* [What this task involves]
When you reach the line containing "focal_35mm: 29" in the entries below, begin reproducing lines exactly, and stop once the line containing "exposure_s: 1/30" is done.

* [Excerpted data]
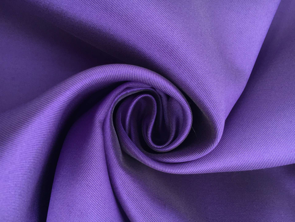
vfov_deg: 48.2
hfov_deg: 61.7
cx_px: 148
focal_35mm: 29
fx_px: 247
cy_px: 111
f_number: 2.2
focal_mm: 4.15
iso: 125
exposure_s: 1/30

==

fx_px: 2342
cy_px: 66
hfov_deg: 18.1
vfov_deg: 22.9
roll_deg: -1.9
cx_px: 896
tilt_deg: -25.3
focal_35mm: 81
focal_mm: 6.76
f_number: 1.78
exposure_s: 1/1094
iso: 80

...

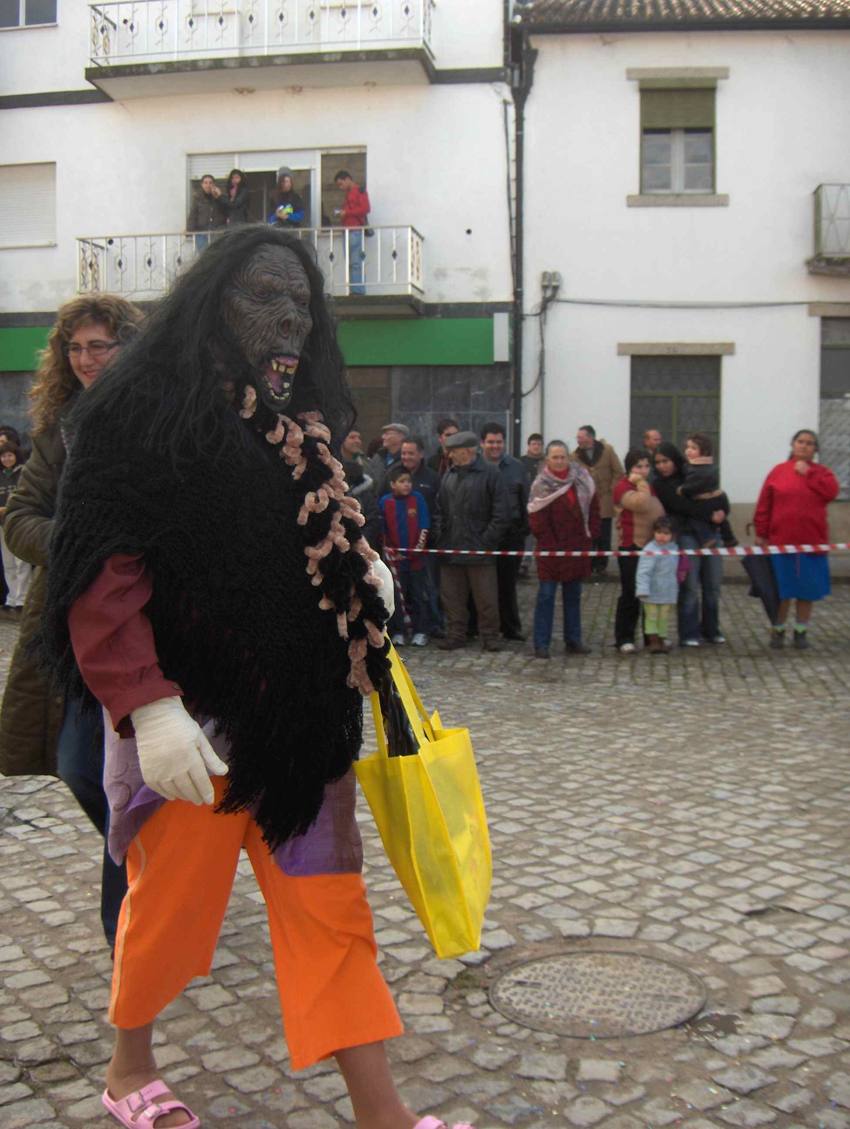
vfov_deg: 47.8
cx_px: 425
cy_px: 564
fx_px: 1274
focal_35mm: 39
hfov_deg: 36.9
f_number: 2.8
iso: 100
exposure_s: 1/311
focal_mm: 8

* [Solution]
focal_35mm: 29
fx_px: 247
cy_px: 111
f_number: 2.2
focal_mm: 4.15
iso: 125
exposure_s: 1/30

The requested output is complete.